We just announced one with Arizona Governor Doug Doucey to provide one million FDA-approved medical grade N95 masks to the state’s healthcare workers and we have two more partnerships with state governments in the works. I’m on the phone with Cuomo’s office hourly.
How can people join your effort?
BF: To make a donation, go to bethenny.com/bstrong. This money will go through my 501(c)(3) partner Global Empowerment Mission and be used to procure masks and distribute them to medical facilities that are most in need right now and ones that have reached out for help.
FEMA has told hospitals to go out and get what they need on their own and reimbursements will be figured out later—in some cases, hospitals are giving us money to procure for them, but some smaller hospitals and clinics do not have enough money to do this, so your donations are essentially floating them the cash to get their masks.

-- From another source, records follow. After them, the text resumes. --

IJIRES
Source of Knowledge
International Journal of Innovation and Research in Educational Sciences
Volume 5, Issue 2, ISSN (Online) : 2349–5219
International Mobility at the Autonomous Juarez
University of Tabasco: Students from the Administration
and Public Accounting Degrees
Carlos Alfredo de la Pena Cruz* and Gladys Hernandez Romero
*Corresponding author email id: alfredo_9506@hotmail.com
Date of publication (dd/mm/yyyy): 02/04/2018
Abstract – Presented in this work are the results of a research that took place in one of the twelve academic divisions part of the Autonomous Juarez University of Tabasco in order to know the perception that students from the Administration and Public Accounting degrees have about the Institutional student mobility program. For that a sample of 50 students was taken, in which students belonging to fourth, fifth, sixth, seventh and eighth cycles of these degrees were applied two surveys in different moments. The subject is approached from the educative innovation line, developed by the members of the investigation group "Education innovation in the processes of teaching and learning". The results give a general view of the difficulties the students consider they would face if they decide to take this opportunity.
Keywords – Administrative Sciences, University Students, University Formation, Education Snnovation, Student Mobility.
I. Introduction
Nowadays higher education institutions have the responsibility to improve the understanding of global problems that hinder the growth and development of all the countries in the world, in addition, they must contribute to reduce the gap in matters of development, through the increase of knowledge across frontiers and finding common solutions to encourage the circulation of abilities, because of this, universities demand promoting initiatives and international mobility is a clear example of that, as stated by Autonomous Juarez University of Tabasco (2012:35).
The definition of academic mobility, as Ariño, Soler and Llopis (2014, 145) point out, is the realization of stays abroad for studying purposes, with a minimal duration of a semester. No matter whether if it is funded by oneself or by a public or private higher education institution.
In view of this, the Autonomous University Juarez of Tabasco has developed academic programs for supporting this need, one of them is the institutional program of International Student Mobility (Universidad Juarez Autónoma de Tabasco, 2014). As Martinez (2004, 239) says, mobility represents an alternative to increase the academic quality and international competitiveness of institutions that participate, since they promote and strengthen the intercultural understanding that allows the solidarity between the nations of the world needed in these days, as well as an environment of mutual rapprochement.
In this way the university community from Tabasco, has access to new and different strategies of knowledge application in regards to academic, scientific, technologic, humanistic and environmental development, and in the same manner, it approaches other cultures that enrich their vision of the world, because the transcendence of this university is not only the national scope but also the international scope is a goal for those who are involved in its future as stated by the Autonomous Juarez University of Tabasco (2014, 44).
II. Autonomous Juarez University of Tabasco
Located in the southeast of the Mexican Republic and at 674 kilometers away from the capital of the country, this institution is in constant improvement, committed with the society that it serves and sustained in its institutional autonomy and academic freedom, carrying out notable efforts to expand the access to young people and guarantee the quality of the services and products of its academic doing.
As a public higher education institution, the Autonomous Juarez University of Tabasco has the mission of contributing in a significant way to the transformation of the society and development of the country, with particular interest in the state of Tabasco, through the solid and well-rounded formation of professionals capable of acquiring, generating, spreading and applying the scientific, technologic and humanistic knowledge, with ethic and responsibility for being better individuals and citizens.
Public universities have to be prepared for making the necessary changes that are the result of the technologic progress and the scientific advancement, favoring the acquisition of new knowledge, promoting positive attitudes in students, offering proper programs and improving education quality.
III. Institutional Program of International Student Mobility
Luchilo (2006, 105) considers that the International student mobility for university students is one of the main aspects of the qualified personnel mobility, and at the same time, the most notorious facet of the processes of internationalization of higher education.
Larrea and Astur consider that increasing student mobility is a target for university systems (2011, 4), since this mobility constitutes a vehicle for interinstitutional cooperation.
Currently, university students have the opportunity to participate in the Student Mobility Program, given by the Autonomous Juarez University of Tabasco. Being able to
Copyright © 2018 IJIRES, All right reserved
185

Alternatively, people wanting to make a large donation or to, say, get 20,000 masks for the specific hospital in their area or that they serve on the board of can email us at email@example.com to organize an earmarked donation.

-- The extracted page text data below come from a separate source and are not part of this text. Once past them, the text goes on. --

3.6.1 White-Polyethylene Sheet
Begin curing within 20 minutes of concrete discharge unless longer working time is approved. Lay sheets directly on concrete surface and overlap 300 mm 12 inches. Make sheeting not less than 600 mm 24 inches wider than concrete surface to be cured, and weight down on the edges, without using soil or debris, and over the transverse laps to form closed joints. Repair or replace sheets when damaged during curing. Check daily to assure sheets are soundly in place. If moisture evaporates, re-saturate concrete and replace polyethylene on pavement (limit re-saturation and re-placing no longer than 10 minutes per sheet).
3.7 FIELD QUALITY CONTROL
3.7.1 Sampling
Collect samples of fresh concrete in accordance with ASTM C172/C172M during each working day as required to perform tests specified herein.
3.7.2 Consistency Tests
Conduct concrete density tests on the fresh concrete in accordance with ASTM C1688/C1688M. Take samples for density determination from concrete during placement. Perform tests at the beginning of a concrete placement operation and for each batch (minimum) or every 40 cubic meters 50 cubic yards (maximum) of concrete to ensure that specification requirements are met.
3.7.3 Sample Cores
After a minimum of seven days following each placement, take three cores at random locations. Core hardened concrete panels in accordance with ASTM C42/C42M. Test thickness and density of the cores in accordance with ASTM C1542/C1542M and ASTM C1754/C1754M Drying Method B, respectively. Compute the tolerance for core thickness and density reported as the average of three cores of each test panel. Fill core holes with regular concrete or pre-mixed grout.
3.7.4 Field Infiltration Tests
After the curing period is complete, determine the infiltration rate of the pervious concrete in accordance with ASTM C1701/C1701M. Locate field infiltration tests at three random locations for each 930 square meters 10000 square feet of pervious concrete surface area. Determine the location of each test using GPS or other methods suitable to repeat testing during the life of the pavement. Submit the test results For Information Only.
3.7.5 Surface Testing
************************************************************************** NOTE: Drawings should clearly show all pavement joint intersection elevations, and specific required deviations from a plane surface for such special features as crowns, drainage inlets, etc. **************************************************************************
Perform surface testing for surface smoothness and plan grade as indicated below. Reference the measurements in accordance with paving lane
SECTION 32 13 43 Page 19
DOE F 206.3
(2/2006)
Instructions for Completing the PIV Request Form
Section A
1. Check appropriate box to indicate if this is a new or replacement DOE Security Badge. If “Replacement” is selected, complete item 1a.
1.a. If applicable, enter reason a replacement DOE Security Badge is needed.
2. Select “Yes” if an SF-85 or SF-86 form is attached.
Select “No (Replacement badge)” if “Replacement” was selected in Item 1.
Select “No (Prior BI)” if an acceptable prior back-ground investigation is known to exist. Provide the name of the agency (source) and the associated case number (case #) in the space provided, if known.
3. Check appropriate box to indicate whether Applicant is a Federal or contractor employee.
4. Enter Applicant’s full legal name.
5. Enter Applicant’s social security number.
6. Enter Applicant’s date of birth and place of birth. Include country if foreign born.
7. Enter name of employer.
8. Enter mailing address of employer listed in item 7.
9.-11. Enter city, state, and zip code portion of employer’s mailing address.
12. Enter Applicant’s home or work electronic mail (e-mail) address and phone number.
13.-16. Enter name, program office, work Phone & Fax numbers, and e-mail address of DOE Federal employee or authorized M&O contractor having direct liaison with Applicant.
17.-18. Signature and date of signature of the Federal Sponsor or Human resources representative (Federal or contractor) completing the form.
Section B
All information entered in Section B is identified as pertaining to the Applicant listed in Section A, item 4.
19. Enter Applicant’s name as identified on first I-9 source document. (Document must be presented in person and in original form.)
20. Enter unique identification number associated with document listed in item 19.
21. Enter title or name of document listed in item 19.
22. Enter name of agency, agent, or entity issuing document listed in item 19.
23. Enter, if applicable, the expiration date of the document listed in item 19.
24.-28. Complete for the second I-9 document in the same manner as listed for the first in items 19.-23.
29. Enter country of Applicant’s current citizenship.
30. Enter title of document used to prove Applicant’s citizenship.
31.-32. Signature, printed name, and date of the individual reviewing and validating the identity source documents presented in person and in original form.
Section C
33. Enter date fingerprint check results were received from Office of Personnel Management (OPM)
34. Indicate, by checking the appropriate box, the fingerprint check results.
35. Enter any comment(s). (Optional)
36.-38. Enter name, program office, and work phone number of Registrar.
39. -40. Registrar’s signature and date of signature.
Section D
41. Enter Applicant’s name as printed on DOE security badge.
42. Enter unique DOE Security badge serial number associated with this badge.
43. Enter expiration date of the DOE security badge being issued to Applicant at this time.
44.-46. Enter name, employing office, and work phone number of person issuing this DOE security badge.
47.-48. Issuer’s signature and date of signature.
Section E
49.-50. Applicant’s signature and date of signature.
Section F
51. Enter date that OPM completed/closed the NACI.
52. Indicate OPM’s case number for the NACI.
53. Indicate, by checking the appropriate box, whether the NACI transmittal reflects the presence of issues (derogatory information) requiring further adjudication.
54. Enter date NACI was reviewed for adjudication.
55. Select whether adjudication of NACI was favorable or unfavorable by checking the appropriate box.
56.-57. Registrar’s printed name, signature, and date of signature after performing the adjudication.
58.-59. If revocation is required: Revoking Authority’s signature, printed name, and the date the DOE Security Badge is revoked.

Are there N95 masks out there to be found? Or are you having to get them manufactured?
BF: We are doing both. We’ve found masks that were placed on order for other purposes before coronavirus hit and we’ve intercepted those orders and redirected them to the U.S. But it’s tough—there’s a lot of price gouging. And we need to quality control—make sure what we are getting lives up to all the standards and approvals.
Most of all, we need to move fast, and we need to lay out a lot of money—I’m wiring deposits from my own bank account to get things moving while we organize donations. I’m hopeful our first shipments of masks will be delivered to hospitals in Massachusetts on Friday.
Why the specific focus on masks?
BF: We are all living in chronic fear and anxiety and panic. But we cannot have the people who are saving our lives feeling that panic too. Not only is it our moral obligation to keep them safe but when they are afraid, they can’t be doing their jobs to the best of their ability. I’m watching the news like everyone else and I’m also getting thousands of messages from people working in hospitals and urgent cares and paediatric ERs—from the doctors and nurses to the receptionists—begging and pleading for masks.
Have you found fellow celebrities to be helpful in your efforts?
BF: Yes, many have been so helpful in bringing awareness to our effort—Amy Schumer, Michelle Pfeiffer, Katie Couric, Vanessa Hudgens, Meghan McCain, Jenna Bush Hager, and Maria Menounos, to name just a few. And I’ve had a couple major donors come in, but they’ve been somewhat scarce. We need more.
How are you handling the stress?
BF: This is definitely the hardest thing I’ve ever done—well, aside from my divorce! But it’s more difficult than my childhood, or than anything else I’ve done in my career—I’d be dead if I did this every day. But I have to make myself relax because if I’m hysterical internally I cannot make good decisions or have good ideas. And my most valuable skill is problem solving. So I force myself to take a step back and get calm and say, “We did not get through the door; we’re going to get through the window.”
What gives you hope right now?
BF: I see this as a global reset. I’m not a touchy-feely person but we have become obsessed with superficiality and living through filters and caring more about how good our lives seem to everyone instead of how great they really are. Certainly, I have participated in this. But now everyone is going through something difficult and everyone is reflecting on what is meaningful to them and what their lives will look like in the future and how important it is to feel safe.
People are feeling helpless, but they aren’t. You can be a link in the chain. Everyone who is donating and posting and retweeting and, in any way, contributing to helping fight this war—and it’s a war—is a link in the chain. You can be part of the solution.